Я – живой! - стр. 2
Поход в баню это была настоящая русская традиция. Именно в общественную, центральную. Где собирается вся деревня. Туда идут, как на праздник. С красивыми сумками, в которых лежат полотенца беленые, обязательно их кладут сверху, чтобы показать, какая хозяйка. У некоторых они накрахмаленные, у некоторых насиненные, некоторые на клее выпаривают. А мыло! У всех сваренное по – собственному рецепту. Кто на розовых лепестках, кто на чабреце, кто на мяте. В общем, баня – это триумф тщеславия. Здесь собирается весь цвет бабский. Хотя у каждого во дворе своя баня есть. Но общественная – это находка новой власти. Своего рода служба безопасности. Все сплетни собраны в одно ухо, которое без бумаги все записывает, доносит кому нужно. Конечно, этот агент – билетерша. Очереди специально создает, чтобы народ сидел долго, разговоры завязывались тематические, ругань была нешуточная.
Детвора тоже любила ходить в общую баню.
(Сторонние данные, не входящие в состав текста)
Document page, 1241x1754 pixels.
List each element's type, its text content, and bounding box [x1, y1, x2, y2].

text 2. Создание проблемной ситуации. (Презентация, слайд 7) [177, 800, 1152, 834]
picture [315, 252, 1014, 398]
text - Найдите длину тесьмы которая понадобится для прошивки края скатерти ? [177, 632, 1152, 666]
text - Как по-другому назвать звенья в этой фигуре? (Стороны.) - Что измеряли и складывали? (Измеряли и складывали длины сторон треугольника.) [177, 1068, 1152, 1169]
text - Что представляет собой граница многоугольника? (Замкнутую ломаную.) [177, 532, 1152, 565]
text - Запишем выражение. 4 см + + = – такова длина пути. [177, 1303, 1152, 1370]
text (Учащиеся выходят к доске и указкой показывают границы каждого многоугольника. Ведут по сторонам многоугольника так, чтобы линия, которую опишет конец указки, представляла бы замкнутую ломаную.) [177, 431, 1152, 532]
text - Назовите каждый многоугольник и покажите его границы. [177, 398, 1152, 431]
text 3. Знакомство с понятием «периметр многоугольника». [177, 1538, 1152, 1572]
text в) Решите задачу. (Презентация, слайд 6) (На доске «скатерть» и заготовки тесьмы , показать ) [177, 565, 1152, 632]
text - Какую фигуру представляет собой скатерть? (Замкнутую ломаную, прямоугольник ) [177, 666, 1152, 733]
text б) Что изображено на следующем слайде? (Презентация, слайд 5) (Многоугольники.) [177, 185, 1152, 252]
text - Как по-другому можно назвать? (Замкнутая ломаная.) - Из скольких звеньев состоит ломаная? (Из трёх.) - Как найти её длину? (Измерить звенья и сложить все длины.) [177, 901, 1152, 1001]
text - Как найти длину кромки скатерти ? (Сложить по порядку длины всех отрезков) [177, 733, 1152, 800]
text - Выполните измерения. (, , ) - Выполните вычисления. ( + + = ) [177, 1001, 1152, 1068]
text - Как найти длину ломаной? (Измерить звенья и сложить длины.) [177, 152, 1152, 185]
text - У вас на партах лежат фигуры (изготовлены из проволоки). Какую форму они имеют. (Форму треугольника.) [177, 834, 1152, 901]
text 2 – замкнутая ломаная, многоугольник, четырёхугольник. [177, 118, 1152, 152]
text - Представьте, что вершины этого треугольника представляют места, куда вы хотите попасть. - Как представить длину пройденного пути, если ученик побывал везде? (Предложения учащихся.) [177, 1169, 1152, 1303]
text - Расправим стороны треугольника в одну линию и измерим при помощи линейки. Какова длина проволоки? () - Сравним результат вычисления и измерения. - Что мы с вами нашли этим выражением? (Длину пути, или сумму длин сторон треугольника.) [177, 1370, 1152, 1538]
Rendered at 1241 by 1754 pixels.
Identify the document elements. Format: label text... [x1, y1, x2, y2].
Они запах ржавых труб и пара принимали за наркотики. Потому что у них там поднималось настроение, они придумывали новые бесовские игры. Родители так и говорили: «Хватит беситься! Успокойтесь! Сядьте рядом». Но эти угрозы нисколько детей не смущали, они знали средство гипнотического успокоения взрослых, – прижимались к мамкам на секунду, пока те не продолжат диспут. Услышав первые звуки споров, дети тут же убегали в другой угол, начинали бесовские игры вновь.
Афанасий вырос из детских развлечений, считал себя взрослым. На чердаке, закатив глаза, глотал дым, хватавший за горло, наслаждался смогом. Пару раз кашлянул, но он же мужик, не то что эти двенадцатилетние пацаны – соседи. Даже сплюнул, как отец, в жесткую солому, которая сушилась на чердаке. Или это было продолжение крыши? Теперь уже неизвестно. Неожиданно во дворе залаяла собака. Афанасий вздрогнул, прикрыл ладошкой рот, одноглазый прижался к щели в крыше, успокоил, что на курицу пес набросился. Все вздохнули, но решили пора уходить, пока их здесь не застукали. Да и Афанасию нужно бежать в баню, мамке помочь младших братьев с полотенцем на голове домой доставить.
Они выскочили по – быстрому из своего убежища, шустрее, чем забирались и не заметили, как одноглазый не до конца затушил сигарету. Она мягко легла на солому, издавая струю коварного дыма.
Огонь полыхнул в то время, когда Афанасий в бане докладывал маме, что все в порядке, он не видел, как оранжевые языки слизывали крышу, сжирая все вокруг. Пожар выхватывал все больше и больше соломы с чердака. Жар распространялся так быстро, будто спичка зажглась и потухла. Дом трещал в костре, освещая темное небо, как факел. Хруст был такой будто огромный великан проглатывал на ужин добротный деревянный сруб. Стекла вдребезги разлетались в стороны, перины, подушки, сундуки пошли на закуску. Дым черным облаком окутывал фундамент, ненасытный пожар доедал последнее остатки дома. Двое соседей прибежали с ведрами. Но тушить было уже нечего. Крики односельчан, бежавших из общественной бани, дошли до поселкового сборища мужчин. Отец шатаясь бежал навстречу Афанасия. Он не стал разбирать профилактика это или злобный выброс адреналина, вырвал доску из штакетника вместе с ржавым гвоздем и рвал спину сына на мелкие куски мяса. Он его убивал. Афанасий лежал лицом вниз, не дышал. Мать причитала над телом сына. Она бросалась закрывать его собой. Но пьяный хозяин сгоревшего дома с красными глазами, размахивал палкой во все стороны. Соседи оттащили мать от сына. Крепкие мужики боялись выхватить палку, отошли в сторону тоже. Только когда погорелец изнемог от ударов и отполз рыча, как подстреленный медведь в сторону пепелища. Тогда соседи схватили Афанасия под руки, потащили обмякшее тело подальше от изверга. Они его спрятали на сеновале в конце деревни.